Por mais patético e ridículo que pareça, o resultado foi realmente trágico, já que implicou na institucionalização da censura prévia de praticamente tudo, obrigando músicos, jornalistas e escritores a submeterem suas criações aos censores em Brasília ou, ainda, na presença física de representantes da repressão no interior da redação dos jornais, inclusive do próprio “Pasquim”, que, além disso, foi diretamente atacado com a já mencionada prisão de seus editores.

Um guerrilheiro do humor, o autor de “Flicts” e nosso eterno maluquinho

Em uma entrevista concedida em 1981, quando, na esteira dos movimentos grevistas e protestos estudantis, a luta contra a ditadura estava prestes a tomar as ruas, aos milhões, Ziraldo definiu bastante bem como ele próprio via o “Pasquim”.

“Ali, todo mundo começou a sua profissão fazendo charge política. Ninguém fez cartum sobre costumes ou ‘piadinhas’. E virou uma missão. Uma coisa assim: ‘Vamos lutar!’. Virou uma espécie de guerrilha pelo humor”, disse o desenhista que, 1984, publicou o livro “1964-84: 20 anos de prontidão”, resgatando sua trajetória sob o regime militar.

E o armamento de Ziraldo, muitas vezes deixava o humor escrachado de lado pra enfiar o dedo na ferida, como na atualíssima charge feita em 1969 para denunciar os genocidas e racistas esquadrões da morte, mas que, hoje, poderia ser utilizada para falar das ações policiais de Tarcísio de Freitas (Republicanos), em São Paulo; Claúdio Castro (PL), no Rio; e, também, do petista Jerônimo Rodrigues, na Bahia; ou dos assassinos de Marielle e Anderson, das milícias e jagunçada país afora.

Sempre atento à evolução dos fatos e, desta vez, numa charge publicada no “Jornal do Brasil”, em setembro de 1977, quando ainda estava começando a se desenrolar os movimentos sociais e operários que viraram o jogo na luta contra a ditadura, Ziraldo também foi preciso ao relacionar o profundo vínculo entre os interesses burgueses e a “cegueira” da Justiça, prenunciando o levante que seria provocado pela classe trabalhadora nos anos seguintes.
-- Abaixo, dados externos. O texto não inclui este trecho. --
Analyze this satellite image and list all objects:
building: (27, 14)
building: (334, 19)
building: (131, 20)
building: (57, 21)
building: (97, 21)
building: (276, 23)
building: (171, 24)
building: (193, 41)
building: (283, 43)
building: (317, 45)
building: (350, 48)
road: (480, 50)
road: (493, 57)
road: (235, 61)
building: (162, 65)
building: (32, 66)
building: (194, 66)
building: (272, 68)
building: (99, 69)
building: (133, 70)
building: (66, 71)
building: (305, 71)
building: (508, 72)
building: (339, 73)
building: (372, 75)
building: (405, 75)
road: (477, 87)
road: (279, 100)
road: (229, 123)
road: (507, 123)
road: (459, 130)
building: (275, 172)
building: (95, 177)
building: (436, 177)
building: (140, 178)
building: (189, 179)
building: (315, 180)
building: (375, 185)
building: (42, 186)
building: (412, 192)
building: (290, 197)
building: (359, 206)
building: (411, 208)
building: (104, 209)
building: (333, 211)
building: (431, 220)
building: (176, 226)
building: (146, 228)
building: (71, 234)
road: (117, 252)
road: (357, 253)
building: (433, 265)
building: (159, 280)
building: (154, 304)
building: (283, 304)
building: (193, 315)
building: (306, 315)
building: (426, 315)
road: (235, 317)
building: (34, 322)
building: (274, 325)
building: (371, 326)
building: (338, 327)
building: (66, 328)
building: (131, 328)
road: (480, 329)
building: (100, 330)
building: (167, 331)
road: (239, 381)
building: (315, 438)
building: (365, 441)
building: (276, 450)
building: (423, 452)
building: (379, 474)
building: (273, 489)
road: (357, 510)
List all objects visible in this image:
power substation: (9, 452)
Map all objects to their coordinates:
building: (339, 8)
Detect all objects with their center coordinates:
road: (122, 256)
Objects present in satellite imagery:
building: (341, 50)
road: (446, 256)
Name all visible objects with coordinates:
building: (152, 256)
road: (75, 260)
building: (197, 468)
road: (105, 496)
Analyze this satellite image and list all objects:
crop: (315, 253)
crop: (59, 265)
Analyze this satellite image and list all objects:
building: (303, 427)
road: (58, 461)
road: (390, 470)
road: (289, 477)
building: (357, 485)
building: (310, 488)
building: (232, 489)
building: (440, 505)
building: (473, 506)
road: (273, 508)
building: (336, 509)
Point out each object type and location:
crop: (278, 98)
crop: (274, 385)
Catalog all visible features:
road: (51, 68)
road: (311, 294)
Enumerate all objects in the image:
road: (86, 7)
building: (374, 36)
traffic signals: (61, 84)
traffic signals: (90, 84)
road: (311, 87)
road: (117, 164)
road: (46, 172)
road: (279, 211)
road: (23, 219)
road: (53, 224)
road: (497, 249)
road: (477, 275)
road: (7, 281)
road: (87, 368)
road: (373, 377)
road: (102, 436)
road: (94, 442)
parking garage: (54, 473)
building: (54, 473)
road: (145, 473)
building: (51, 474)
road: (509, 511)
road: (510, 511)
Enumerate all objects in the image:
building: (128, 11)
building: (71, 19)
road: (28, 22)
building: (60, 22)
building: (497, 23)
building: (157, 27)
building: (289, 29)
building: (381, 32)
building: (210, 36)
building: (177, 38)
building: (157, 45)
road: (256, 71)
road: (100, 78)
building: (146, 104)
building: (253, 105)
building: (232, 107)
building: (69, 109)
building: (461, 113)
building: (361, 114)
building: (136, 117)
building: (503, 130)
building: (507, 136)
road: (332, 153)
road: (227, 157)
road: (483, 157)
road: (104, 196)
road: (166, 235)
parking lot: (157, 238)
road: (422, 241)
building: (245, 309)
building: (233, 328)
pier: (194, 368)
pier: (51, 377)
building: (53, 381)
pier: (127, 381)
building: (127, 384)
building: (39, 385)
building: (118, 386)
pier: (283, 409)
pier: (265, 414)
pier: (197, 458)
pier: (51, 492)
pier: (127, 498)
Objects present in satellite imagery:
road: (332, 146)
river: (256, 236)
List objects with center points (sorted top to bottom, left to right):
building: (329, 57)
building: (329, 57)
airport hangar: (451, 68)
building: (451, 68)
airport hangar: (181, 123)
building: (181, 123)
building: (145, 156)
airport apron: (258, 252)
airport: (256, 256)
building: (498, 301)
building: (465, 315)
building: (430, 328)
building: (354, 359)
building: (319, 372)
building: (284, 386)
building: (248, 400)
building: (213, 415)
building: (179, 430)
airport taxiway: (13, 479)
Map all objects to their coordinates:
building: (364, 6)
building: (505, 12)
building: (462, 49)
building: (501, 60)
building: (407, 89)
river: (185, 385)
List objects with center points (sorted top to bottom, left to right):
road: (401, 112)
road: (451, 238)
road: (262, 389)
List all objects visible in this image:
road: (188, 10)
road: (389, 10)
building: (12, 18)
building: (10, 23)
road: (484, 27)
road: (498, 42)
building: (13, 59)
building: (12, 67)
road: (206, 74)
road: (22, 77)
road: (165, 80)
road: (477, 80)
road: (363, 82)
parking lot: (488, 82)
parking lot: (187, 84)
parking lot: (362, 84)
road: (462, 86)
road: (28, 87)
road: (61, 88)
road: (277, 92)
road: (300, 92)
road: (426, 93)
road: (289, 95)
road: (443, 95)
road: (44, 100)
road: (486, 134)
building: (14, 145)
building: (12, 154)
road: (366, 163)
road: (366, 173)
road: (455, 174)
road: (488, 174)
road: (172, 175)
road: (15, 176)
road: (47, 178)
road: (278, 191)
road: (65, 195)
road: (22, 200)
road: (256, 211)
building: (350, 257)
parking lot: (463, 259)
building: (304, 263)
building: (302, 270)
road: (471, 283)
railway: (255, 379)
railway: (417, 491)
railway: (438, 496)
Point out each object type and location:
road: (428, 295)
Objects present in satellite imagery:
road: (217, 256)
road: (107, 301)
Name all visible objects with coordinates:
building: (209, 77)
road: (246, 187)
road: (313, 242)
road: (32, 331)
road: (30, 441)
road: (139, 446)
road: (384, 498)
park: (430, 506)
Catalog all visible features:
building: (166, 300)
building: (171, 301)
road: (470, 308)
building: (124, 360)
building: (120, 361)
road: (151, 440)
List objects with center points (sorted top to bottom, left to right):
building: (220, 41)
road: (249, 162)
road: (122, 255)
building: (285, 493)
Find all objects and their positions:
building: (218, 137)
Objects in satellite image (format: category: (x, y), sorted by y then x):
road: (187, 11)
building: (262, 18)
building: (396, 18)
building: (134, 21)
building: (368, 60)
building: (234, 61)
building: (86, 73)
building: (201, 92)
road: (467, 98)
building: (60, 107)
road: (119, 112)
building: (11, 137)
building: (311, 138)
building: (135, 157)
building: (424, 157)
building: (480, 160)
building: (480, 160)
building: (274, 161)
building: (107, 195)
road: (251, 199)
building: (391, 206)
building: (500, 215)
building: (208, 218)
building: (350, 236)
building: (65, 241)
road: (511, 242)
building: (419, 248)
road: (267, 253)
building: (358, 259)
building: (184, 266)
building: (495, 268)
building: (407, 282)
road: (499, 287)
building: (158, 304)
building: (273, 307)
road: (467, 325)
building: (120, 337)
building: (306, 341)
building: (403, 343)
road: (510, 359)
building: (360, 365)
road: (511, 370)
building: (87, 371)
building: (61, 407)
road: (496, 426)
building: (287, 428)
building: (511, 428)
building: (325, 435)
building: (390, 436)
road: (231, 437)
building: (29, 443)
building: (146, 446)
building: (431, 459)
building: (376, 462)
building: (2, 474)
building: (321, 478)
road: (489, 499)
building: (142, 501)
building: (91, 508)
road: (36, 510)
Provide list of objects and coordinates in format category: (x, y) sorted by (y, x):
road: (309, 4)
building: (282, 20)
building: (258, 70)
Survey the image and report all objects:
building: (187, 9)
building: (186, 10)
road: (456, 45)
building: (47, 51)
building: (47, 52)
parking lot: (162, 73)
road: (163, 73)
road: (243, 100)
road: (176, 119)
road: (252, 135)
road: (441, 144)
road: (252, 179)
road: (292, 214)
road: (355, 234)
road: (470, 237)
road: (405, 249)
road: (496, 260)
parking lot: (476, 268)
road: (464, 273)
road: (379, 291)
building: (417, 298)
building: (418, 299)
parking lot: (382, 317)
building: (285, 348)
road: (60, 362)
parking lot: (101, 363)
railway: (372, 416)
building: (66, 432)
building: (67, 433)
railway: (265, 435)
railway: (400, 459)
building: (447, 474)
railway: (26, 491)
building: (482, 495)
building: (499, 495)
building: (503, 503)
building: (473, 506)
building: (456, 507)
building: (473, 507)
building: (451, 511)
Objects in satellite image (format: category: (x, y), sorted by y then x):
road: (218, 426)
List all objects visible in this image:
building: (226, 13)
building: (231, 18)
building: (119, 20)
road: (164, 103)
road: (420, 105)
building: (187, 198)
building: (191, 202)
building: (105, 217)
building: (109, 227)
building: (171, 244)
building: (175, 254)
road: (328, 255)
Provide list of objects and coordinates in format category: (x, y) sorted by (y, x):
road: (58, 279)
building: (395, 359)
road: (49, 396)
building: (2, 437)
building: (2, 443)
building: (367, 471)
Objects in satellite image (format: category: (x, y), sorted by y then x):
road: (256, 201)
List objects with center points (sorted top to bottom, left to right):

Foi exatamente quando a ditadura estava caindo pelas tabelas, que Ziraldo começou a se dedicar quase que exclusivamente à chamada literatura infanto-juvenil. “O menino Maluquinho”, com sua panela cobrindo uma cabeça cheia de imaginação, traquinagens e sonhos, surgiu em 1980, quando Ziraldo se sentiu à vontade para resgatar seu próprio sonho: desenhar para crianças.

Um menino que, nas suas próprias palavras, “tinha o olho maior que a barriga, fogo no rabo e vento nos pés”, mas, acima de tudo, como Ziraldo defendeu muitas vezes, tinha algo que ele desejava para todas as crianças do mundo: uma infância plena, cercada de liberdade para brincar, criar, explorar e, se necessário, subverter a ordem das coisas, ditada sempre por “adultos” que se deixaram virar conservadores de valores envelhecidos.

E, por isso mesmo, na minha opinião, Maluquinho, que conheci como adolescente, é uma extensão coerente de um livro mais antigo, de 1969, ao qual minha própria memória afetiva estará sempre ligada, até mesmo porque não haveria como, sendo um garoto negro, gay e periférico, não se identificar com ele: “Flicts”.

Ao criar a história-poema da cor que não existe na Terra e, por isso mesmo, não consegue se encaixar no mundo Ziraldo deixou uma linda mensagem para aqueles e aquelas que, mesmo excluídos, insistem em seguir na busca, questionar a ordem das coisas e lutar pelo seu direito de existir, mesmo que para isto seja necessário construir um outro mundo.

Mensagem que, de certa forma, atravessas todos os 80 títulos deixados por Ziraldo (traduzidos para sete idiomas, em 11 países). Um sujeito cuja morte, sim, significa uma enorme perda, mas que precisa ser celebrado como alguém que viveu em plenitude, alimentando sonhos de liberdade, como seu Maluquinho, e lutando por um mundo melhor, como fez no “Pasquim”.

Algo que, lamentavelmente, não pode ser dito sobre muita gente, mas que torna imortais e eternos aqueles que, como Ziraldo, souberam traçar sua própria história com empenho, criatividade, dignidade e um profundo senso de humanidade. Então, só podemos agradecê-lo, esperando que sua obra siga formando e informando novas gerações.